Neurotic America: Masks Today, Masks Tomorrow, Masks Forever

Anumber of retail chains announced last week they are not requiring fully vaccinated customers to wears masks in their stores. Not everyone was happy to hear the liberating news, though. Our country, once a bulwark of the strong and daring, is becoming a land of the fainthearted.

Minutes after The Hill tweeted Friday that Trader Joe’s was no longer demanding that its customers self-suffocate, at least those who’ve been fully vaccinated, the scolds and skittish school marms took their shots before running to hide under their beds.

“Not good,” said one, without explaining why it’s not good.

Other responses included: “I’ve only been there once and it looks like it will be my only time for a while,” and “I will not be going to #TraderJoes 4 a long time.” Many concurred: They’ll also avoid Trader Joe’s. One commenter said he doesn’t know if he’ll ever go back again. All that was missing was Joe Biden calling Trader Joe’s executives Neanderthals and Washington Post columnist Dana Milbank claiming the stores are “America’s No. 1 Death Destination.”

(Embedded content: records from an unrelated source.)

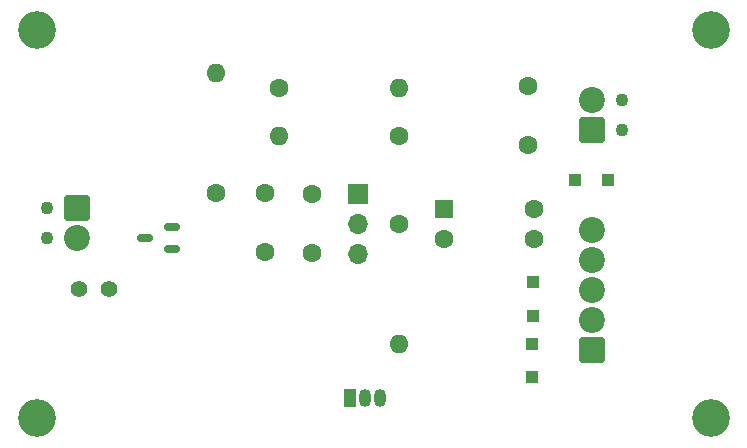
<source format=gts>
%TF.GenerationSoftware,KiCad,Pcbnew,9.0.1+1*%
%TF.CreationDate,2026-01-15T22:30:42+00:00*%
%TF.ProjectId,WALKIN_PIR_IF,57414c4b-494e-45f5-9049-525f49462e6b,B*%
%TF.SameCoordinates,Original*%
%TF.FileFunction,Soldermask,Top*%
%TF.FilePolarity,Negative*%
%FSLAX46Y46*%
G04 Gerber Fmt 4.6, Leading zero omitted, Abs format (unit mm)*
G04 Created by KiCad (PCBNEW 9.0.1+1) date 2026-01-15 22:30:42*
%MOMM*%
%LPD*%
G01*
G04 APERTURE LIST*
G04 Aperture macros list*
%AMRoundRect*
0 Rectangle with rounded corners*
0 $1 Rounding radius*
0 $2 $3 $4 $5 $6 $7 $8 $9 X,Y pos of 4 corners*
0 Add a 4 corners polygon primitive as box body*
4,1,4,$2,$3,$4,$5,$6,$7,$8,$9,$2,$3,0*
0 Add four circle primitives for the rounded corners*
1,1,$1+$1,$2,$3*
1,1,$1+$1,$4,$5*
1,1,$1+$1,$6,$7*
1,1,$1+$1,$8,$9*
0 Add four rect primitives between the rounded corners*
20,1,$1+$1,$2,$3,$4,$5,0*
20,1,$1+$1,$4,$5,$6,$7,0*
20,1,$1+$1,$6,$7,$8,$9,0*
20,1,$1+$1,$8,$9,$2,$3,0*%
G04 Aperture macros list end*
%ADD10RoundRect,0.249999X0.850001X-0.850001X0.850001X0.850001X-0.850001X0.850001X-0.850001X-0.850001X0*%
%ADD11C,2.200000*%
%ADD12C,1.600000*%
%ADD13RoundRect,0.250000X-0.550000X-0.550000X0.550000X-0.550000X0.550000X0.550000X-0.550000X0.550000X0*%
%ADD14RoundRect,0.150000X0.512500X0.150000X-0.512500X0.150000X-0.512500X-0.150000X0.512500X-0.150000X0*%
%ADD15RoundRect,0.250000X-0.300000X0.300000X-0.300000X-0.300000X0.300000X-0.300000X0.300000X0.300000X0*%
%ADD16RoundRect,0.250000X0.300000X0.300000X-0.300000X0.300000X-0.300000X-0.300000X0.300000X-0.300000X0*%
%ADD17O,1.600000X1.600000*%
%ADD18C,1.100000*%
%ADD19RoundRect,0.249999X-0.850001X0.850001X-0.850001X-0.850001X0.850001X-0.850001X0.850001X0.850001X0*%
%ADD20C,1.400000*%
%ADD21C,3.200000*%
%ADD22R,1.700000X1.700000*%
%ADD23O,1.700000X1.700000*%
%ADD24R,1.050000X1.500000*%
%ADD25O,1.050000X1.500000*%
G04 APERTURE END LIST*
D10*
%TO.C,J3*%
X173467500Y-108071101D03*
D11*
X173467500Y-105531101D03*
X173467500Y-102991101D03*
X173467500Y-100451101D03*
X173467500Y-97911101D03*
%TD*%
D12*
%TO.C,C1*%
X145770000Y-94781101D03*
X145770000Y-99781101D03*
%TD*%
%TO.C,C2*%
X149790000Y-94881101D03*
X149790000Y-99881101D03*
%TD*%
%TO.C,C3*%
X168060000Y-90770000D03*
X168060000Y-85770000D03*
%TD*%
D13*
%TO.C,U1*%
X160970000Y-96146101D03*
D12*
X160970000Y-98686101D03*
X168590000Y-98686101D03*
X168590000Y-96146101D03*
%TD*%
D14*
%TO.C,Q1*%
X137870000Y-99581101D03*
X137870000Y-97681101D03*
X135595000Y-98631101D03*
%TD*%
D15*
%TO.C,D2*%
X168410000Y-107610000D03*
X168410000Y-110410000D03*
%TD*%
D16*
%TO.C,D1*%
X174840000Y-93670000D03*
X172040000Y-93670000D03*
%TD*%
D12*
%TO.C,R3*%
X157120000Y-97450000D03*
D17*
X157120000Y-107610000D03*
%TD*%
D18*
%TO.C,J1*%
X127290000Y-96061101D03*
X127290000Y-98601101D03*
D19*
X129830000Y-96061101D03*
D11*
X129830000Y-98601101D03*
%TD*%
D20*
%TO.C,JP1*%
X130050000Y-102890000D03*
X132590000Y-102890000D03*
%TD*%
D21*
%TO.C,H1*%
X183525535Y-113885568D03*
%TD*%
%TO.C,H3*%
X183525535Y-80956635D03*
%TD*%
D12*
%TO.C,R1*%
X141670000Y-94821101D03*
D17*
X141670000Y-84661101D03*
%TD*%
D18*
%TO.C,J2*%
X176007500Y-89451101D03*
X176007500Y-86911101D03*
D10*
X173467500Y-89451101D03*
D11*
X173467500Y-86911101D03*
%TD*%
D21*
%TO.C,H4*%
X126455534Y-80956635D03*
%TD*%
D12*
%TO.C,R2*%
X146970000Y-85920000D03*
D17*
X157130000Y-85920000D03*
%TD*%
D21*
%TO.C,H2*%
X126455534Y-113885568D03*
%TD*%
D22*
%TO.C,S1*%
X153700000Y-94896101D03*
D23*
X153700000Y-97436101D03*
X153700000Y-99976101D03*
%TD*%
D24*
%TO.C,Q2*%
X153020000Y-112120000D03*
D25*
X154290000Y-112120000D03*
X155560000Y-112120000D03*
%TD*%
D12*
%TO.C,R4*%
X157130000Y-89950000D03*
D17*
X146970000Y-89950000D03*
%TD*%
D15*
%TO.C,D3*%
X168440000Y-102372500D03*
X168440000Y-105172500D03*
%TD*%
M02*

</source>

Certainly everyone is free to express their opinions about masks, and everyone is also free to decide to shop elsewhere if they don’t like the Trader Joe’s policy. Yet the response concerns us. Will enough Nervous Nancies and Timorous Toms boycott Trader Joe’s, Walmart, Costco and others that have liberalized their mask policies to force the companies to backtrack on their decisions (which will help restore the humanity dignity that was ripped away by mask rules)? Will they actively picket in front of stores in an effort to bully executives into yielding to their neuroses, fixations, and superstitions?

More than that, though, we are troubled by what this tells about America has become. The coronavirus pandemic revealed in stark terms a truth about this country that many of us have long suspected. We’ve grown soft, fearful, perpetually nagging and paralyzed by safetyism. Our prosperity has allowed many of us to feed our eccentricities and disorders, taking us down dark alleys and through doors that lead to grand halls of odd behavior.

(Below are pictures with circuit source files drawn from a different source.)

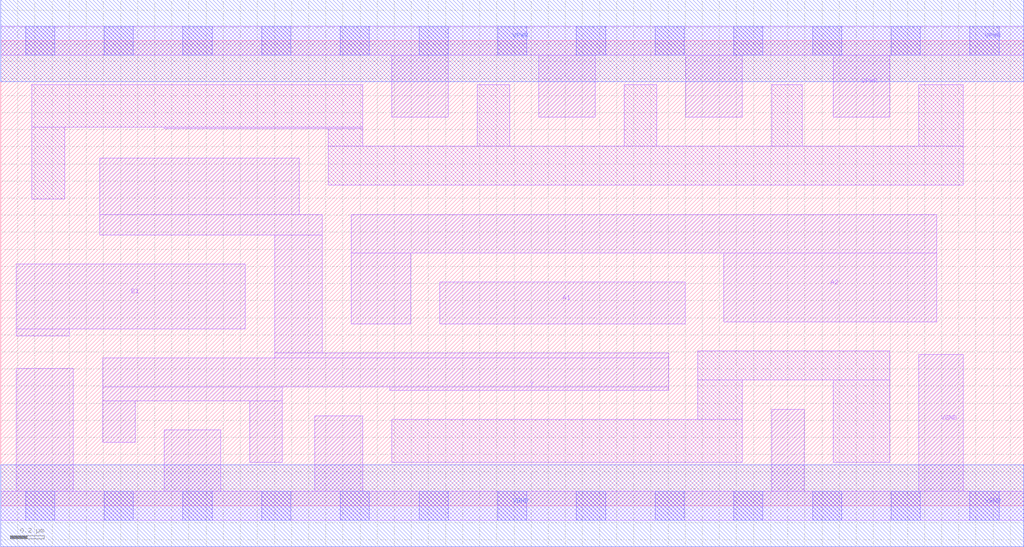
<source format=lef>
# Copyright 2020 The SkyWater PDK Authors
#
# Licensed under the Apache License, Version 2.0 (the "License");
# you may not use this file except in compliance with the License.
# You may obtain a copy of the License at
#
#     https://www.apache.org/licenses/LICENSE-2.0
#
# Unless required by applicable law or agreed to in writing, software
# distributed under the License is distributed on an "AS IS" BASIS,
# WITHOUT WARRANTIES OR CONDITIONS OF ANY KIND, either express or implied.
# See the License for the specific language governing permissions and
# limitations under the License.
#
# SPDX-License-Identifier: Apache-2.0

VERSION 5.7 ;
  NAMESCASESENSITIVE ON ;
  NOWIREEXTENSIONATPIN ON ;
  DIVIDERCHAR "/" ;
  BUSBITCHARS "[]" ;
UNITS
  DATABASE MICRONS 200 ;
END UNITS
MACRO sky130_fd_sc_hd__a21oi_4
  CLASS CORE ;
  SOURCE USER ;
  FOREIGN sky130_fd_sc_hd__a21oi_4 ;
  ORIGIN  0.000000  0.000000 ;
  SIZE  5.980000 BY  2.720000 ;
  SYMMETRY X Y R90 ;
  SITE unithd ;
  PIN A1
    ANTENNAGATEAREA  0.990000 ;
    DIRECTION INPUT ;
    USE SIGNAL ;
    PORT
      LAYER li1 ;
        RECT 2.565000 1.065000 4.000000 1.310000 ;
    END
  END A1
  PIN A2
    ANTENNAGATEAREA  0.990000 ;
    DIRECTION INPUT ;
    USE SIGNAL ;
    PORT
      LAYER li1 ;
        RECT 2.050000 1.065000 2.395000 1.480000 ;
        RECT 2.050000 1.480000 5.470000 1.705000 ;
        RECT 4.225000 1.075000 5.470000 1.480000 ;
    END
  END A2
  PIN B1
    ANTENNAGATEAREA  0.990000 ;
    DIRECTION INPUT ;
    USE SIGNAL ;
    PORT
      LAYER li1 ;
        RECT 0.090000 0.995000 0.400000 1.035000 ;
        RECT 0.090000 1.035000 1.430000 1.415000 ;
    END
  END B1
  PIN Y
    ANTENNADIFFAREA  1.288000 ;
    DIRECTION OUTPUT ;
    USE SIGNAL ;
    PORT
      LAYER li1 ;
        RECT 0.580000 1.585000 1.880000 1.705000 ;
        RECT 0.580000 1.705000 1.745000 2.035000 ;
        RECT 0.595000 0.370000 0.785000 0.615000 ;
        RECT 0.595000 0.615000 1.645000 0.695000 ;
        RECT 0.595000 0.695000 3.905000 0.865000 ;
        RECT 1.455000 0.255000 1.645000 0.615000 ;
        RECT 1.600000 0.865000 3.905000 0.895000 ;
        RECT 1.600000 0.895000 1.880000 1.585000 ;
        RECT 2.275000 0.675000 3.905000 0.695000 ;
    END
  END Y
  PIN VGND
    DIRECTION INOUT ;
    SHAPE ABUTMENT ;
    USE GROUND ;
    PORT
      LAYER li1 ;
        RECT 0.000000 -0.085000 5.980000 0.085000 ;
        RECT 0.090000  0.085000 0.425000 0.805000 ;
        RECT 0.955000  0.085000 1.285000 0.445000 ;
        RECT 1.835000  0.085000 2.115000 0.525000 ;
        RECT 4.505000  0.085000 4.695000 0.565000 ;
        RECT 5.365000  0.085000 5.625000 0.885000 ;
      LAYER mcon ;
        RECT 0.145000 -0.085000 0.315000 0.085000 ;
        RECT 0.605000 -0.085000 0.775000 0.085000 ;
        RECT 1.065000 -0.085000 1.235000 0.085000 ;
        RECT 1.525000 -0.085000 1.695000 0.085000 ;
        RECT 1.985000 -0.085000 2.155000 0.085000 ;
        RECT 2.445000 -0.085000 2.615000 0.085000 ;
        RECT 2.905000 -0.085000 3.075000 0.085000 ;
        RECT 3.365000 -0.085000 3.535000 0.085000 ;
        RECT 3.825000 -0.085000 3.995000 0.085000 ;
        RECT 4.285000 -0.085000 4.455000 0.085000 ;
        RECT 4.745000 -0.085000 4.915000 0.085000 ;
        RECT 5.205000 -0.085000 5.375000 0.085000 ;
        RECT 5.665000 -0.085000 5.835000 0.085000 ;
      LAYER met1 ;
        RECT 0.000000 -0.240000 5.980000 0.240000 ;
    END
  END VGND
  PIN VPWR
    DIRECTION INOUT ;
    SHAPE ABUTMENT ;
    USE POWER ;
    PORT
      LAYER li1 ;
        RECT 0.000000 2.635000 5.980000 2.805000 ;
        RECT 2.285000 2.275000 2.615000 2.635000 ;
        RECT 3.145000 2.275000 3.475000 2.635000 ;
        RECT 4.005000 2.275000 4.335000 2.635000 ;
        RECT 4.865000 2.275000 5.195000 2.635000 ;
      LAYER mcon ;
        RECT 0.145000 2.635000 0.315000 2.805000 ;
        RECT 0.605000 2.635000 0.775000 2.805000 ;
        RECT 1.065000 2.635000 1.235000 2.805000 ;
        RECT 1.525000 2.635000 1.695000 2.805000 ;
        RECT 1.985000 2.635000 2.155000 2.805000 ;
        RECT 2.445000 2.635000 2.615000 2.805000 ;
        RECT 2.905000 2.635000 3.075000 2.805000 ;
        RECT 3.365000 2.635000 3.535000 2.805000 ;
        RECT 3.825000 2.635000 3.995000 2.805000 ;
        RECT 4.285000 2.635000 4.455000 2.805000 ;
        RECT 4.745000 2.635000 4.915000 2.805000 ;
        RECT 5.205000 2.635000 5.375000 2.805000 ;
        RECT 5.665000 2.635000 5.835000 2.805000 ;
      LAYER met1 ;
        RECT 0.000000 2.480000 5.980000 2.960000 ;
    END
  END VPWR
  OBS
    LAYER li1 ;
      RECT 0.180000 1.795000 0.375000 2.215000 ;
      RECT 0.180000 2.215000 2.115000 2.465000 ;
      RECT 0.955000 2.205000 2.115000 2.215000 ;
      RECT 1.915000 1.875000 5.625000 2.105000 ;
      RECT 1.915000 2.105000 2.115000 2.205000 ;
      RECT 2.285000 0.255000 4.335000 0.505000 ;
      RECT 2.785000 2.105000 2.975000 2.465000 ;
      RECT 3.645000 2.105000 3.835000 2.465000 ;
      RECT 4.075000 0.505000 4.335000 0.735000 ;
      RECT 4.075000 0.735000 5.195000 0.905000 ;
      RECT 4.505000 2.105000 4.685000 2.465000 ;
      RECT 4.865000 0.255000 5.195000 0.735000 ;
      RECT 5.365000 2.105000 5.625000 2.465000 ;
  END
END sky130_fd_sc_hd__a21oi_4

</source>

(For example, one late pop star’s wealth enabled him to create a fantasy world around his life and to change his appearance in bizarre ways. Had his life been an exercise in basic subsistence, he would not have been able to afford to accommodate the quirks of his personality.)

To see just how deep this nation has plunged into a rancid broth of fear, take a look at this STAT-Harris poll taken after last fall’s election. It found that 75% of the public supported the idea of Joe Biden mandating mask-wearing, while two-thirds of Americans thought he “should ban gatherings involving more than 10 people.”